The name, incidentally, gave rise on social media to numerous “Star Wars” memes, causing his advisers briefly to consider a different moniker that wouldn’t elicit so much laughter. But they decided to stick with it anyway, which was fine, as the Twittersphere soon turned to other targets for humor.
FAR MORE problematic was Sa’ar’s hiring of the founders of the Lincoln Project to run his campaign against Netanyahu in the manner that they worked to defeat former US president Donald Trump. The thought process behind the move seemed to make sense; the American PAC is made up of anti-Trump Republicans, and Sa’ar was attempting to attract “anybody but Bibi” voters from the Right.

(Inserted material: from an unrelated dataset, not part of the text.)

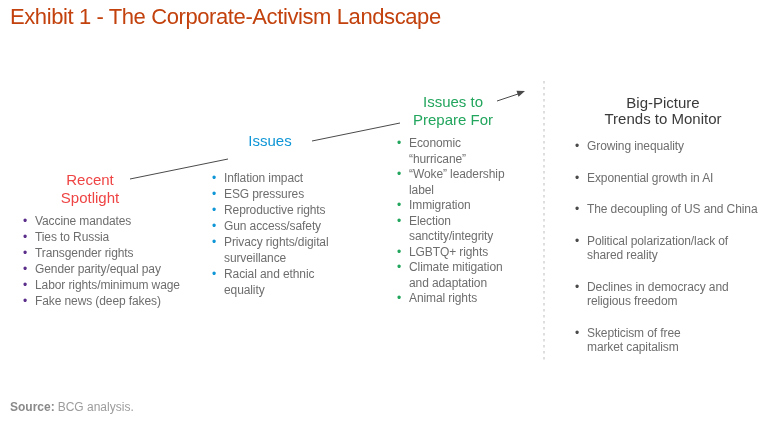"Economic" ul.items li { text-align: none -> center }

It was foolish on two counts, however. First, the American and Israeli electoral contexts are not comparable. Second, the Lincoln Project is a corrupt organization on the verge of implosion due to financial and sexual scandals. Sa’ar was left no choice, then, but to fire the US team a mere month after putting its people on the payroll.
Still, Sa’ar’s voters probably knew little and cared nothing about the Lincoln Project. Nor did most Israelis even remember the chatter about his supposed conspiracy with Rivlin, let alone cast their ballots with that in mind. And though New Hope fared far worse on Election Day than had initially been predicted, it did pretty well, considering that it had less than four months to campaign.
MEANWHILE, THE hype about the reaction of Likud officials to Rivlin’s statement gave way on Wednesday evening to a different “drama”: Netanyahu’s appeal, on live television, to Sa’ar and Yamina Party leader Naftali Bennett to “come home” to a right-wing, Likud-led coalition.
Remaining true to his campaign promise, Sa’ar immediately rejected the suggestion. Bennett didn’t respond to Channel 12’s claim that Netanyahu had offered to incorporate Yamina into Likud, and give it lots of coveted ministries and committees.
None of the above alters what is unfolding as the likely scenario of a fifth round of elections. The accuracy or fallacy of this assessment will not begin to materialize until next week, when Rivlin is slated to meet with party representatives and hear their recommendations about whom he should task with forming the next government.
He is expected to make his decision on April 7, the day after the swearing-in of the 24th Knesset, whose novices must be wondering how short a stint they will have in the halls of parliament. Their concerns are warranted, even if a coalition is cobbled together by Netanyahu, Yesh Atid chairman Yair Lapid – whose party garnered the second largest number of seats – or Bennett.
WHICH BRINGS us to the real reason that Rivlin’s address was outrageous: He had the nerve to assert that the “people of Israel” are demanding “unconventional alliances.”
This is a complete lie cloaked in pretty words born of a fantasy about the creation of a coalition consisting of ideologically disparate parties that couldn’t possibly gel around policy. Indeed, the outgoing “unity” government’s dysfunction pales in comparison to that which would ensue from the current options on the table.
The only exception is a right-wing, Likud-led government that includes Bennett and Sa’ar. Since that’s not happening, no party leader, including Netanyahu, has a viable solution that will last for more than about five minutes, and everybody knows it.
In their desperation to oust Netanyahu, the left-wing parties are willing to go as far as to consider backing Bennett, whom they view as a far-Right fanatic, for prime minister. They and his detractors on the Right believe that once Netanyahu’s out of the picture, the Knesset can disband, and a new election can happily be held, without him in the way.
If Rivlin agrees to take part in such a charade, he won’t be preventing the country from another round at the ballot box; he’ll simply be operating under the pretense that he did everything in his power to avoid one.